◆ **Yapmanız gereken**
Bayram ziyaretiyle ilgili metinde "DEM Parti heyetinde" sözlerinden "Onur Tokül vardı." sözlerine kadar olan her şeyi hiç değiştirmeden yazın.

◆ **Seçilen metin**
--------------------------------------------------

DEM Parti heyeti Ramazan Bayramı dolayısıyla CHP’yi ziyaret etti. Hakkâri Milletvekili ve Eş Genel Başkan Yardımcısı Vezir Parlak, yaptığı konuşmada “Aslında bu bizim ikinci bayramımız oldu. İlk bayramı 31 Mart’ta hep birlikte yaşadık. Türkiye halkları bu gidişata bu adaletsizliğe hukuksuzluğa kayyum rejimine dur dediler” dedi. Aylin Nazlıaka da, “İçinde bulunduğumuz bu adaletsiz düzen, adında adalet olan bir parti döneminde adaleti mumla arar hale getirdi bizi. Hukukun üstünlüğü yerine üstünlerin hukukunun kurulmaya çalışıldığı, kayyum sisteminin olağanlaştırılmaya çalışıldığı bir süreçten geçiyoruz” ifadelerini kullandı.
DEM Parti heyetinde Hakkâri Milletvekili ve Eş Genel Başkan Yardımcısı Vezir Parlak, Parti Okulu Komisyonundan Sorumlu Eş Genel Başkan Yardımcısı Canan Çalağan ve Kadın Meclisi üyesi Fatma Koçyiğit vardı.
Ev sahibi CHP heyetinde Genel Başkan Yardımcısı Aylin Nazlıaka, Ankara Milletvekili Aliye Timisi Ersever, Parti Meclisi üyesi Alkın Denizaslanı, Gençlik Kolları Genel Başkan Yardımcısı Onur Tokül vardı.
“Birlikte ses çıkarınca bu iktidarın kabul edilmez politikalarını durdurabiliyormuşuz”

--------------------------------------------------

◆ **Sıralanan kayıtlar**
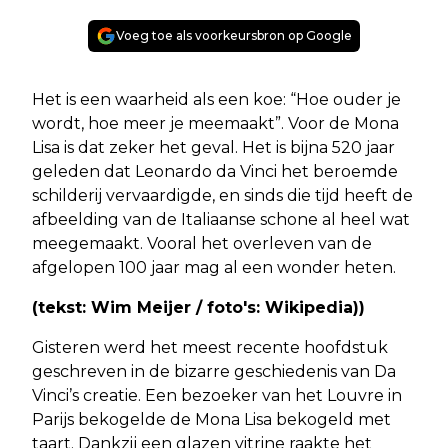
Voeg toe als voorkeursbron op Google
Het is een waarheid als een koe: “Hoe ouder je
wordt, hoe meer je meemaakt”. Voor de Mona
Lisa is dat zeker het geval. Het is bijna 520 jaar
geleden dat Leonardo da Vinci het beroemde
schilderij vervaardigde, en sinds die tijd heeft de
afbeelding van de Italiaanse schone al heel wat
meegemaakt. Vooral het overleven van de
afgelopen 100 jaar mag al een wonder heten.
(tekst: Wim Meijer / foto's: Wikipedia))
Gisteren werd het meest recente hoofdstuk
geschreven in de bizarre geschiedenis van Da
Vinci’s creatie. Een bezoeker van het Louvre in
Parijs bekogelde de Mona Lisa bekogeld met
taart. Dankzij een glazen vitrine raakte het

--------------------------------------------------

◆ **Cevap alanı**
DEM Parti heyetinde Hakkâri Milletvekili ve Eş Genel Başkan Yardımcısı Vezir Parlak, Parti Okulu Komisyonundan Sorumlu Eş Genel Başkan Yardımcısı Canan Çalağan ve Kadın Meclisi üyesi Fatma Koçyiğit vardı.
Ev sahibi CHP heyetinde Genel Başkan Yardımcısı Aylin Nazlıaka, Ankara Milletvekili Aliye Timisi Ersever, Parti Meclisi üyesi Alkın Denizaslanı, Gençlik Kolları Genel Başkan Yardımcısı Onur Tokül vardı.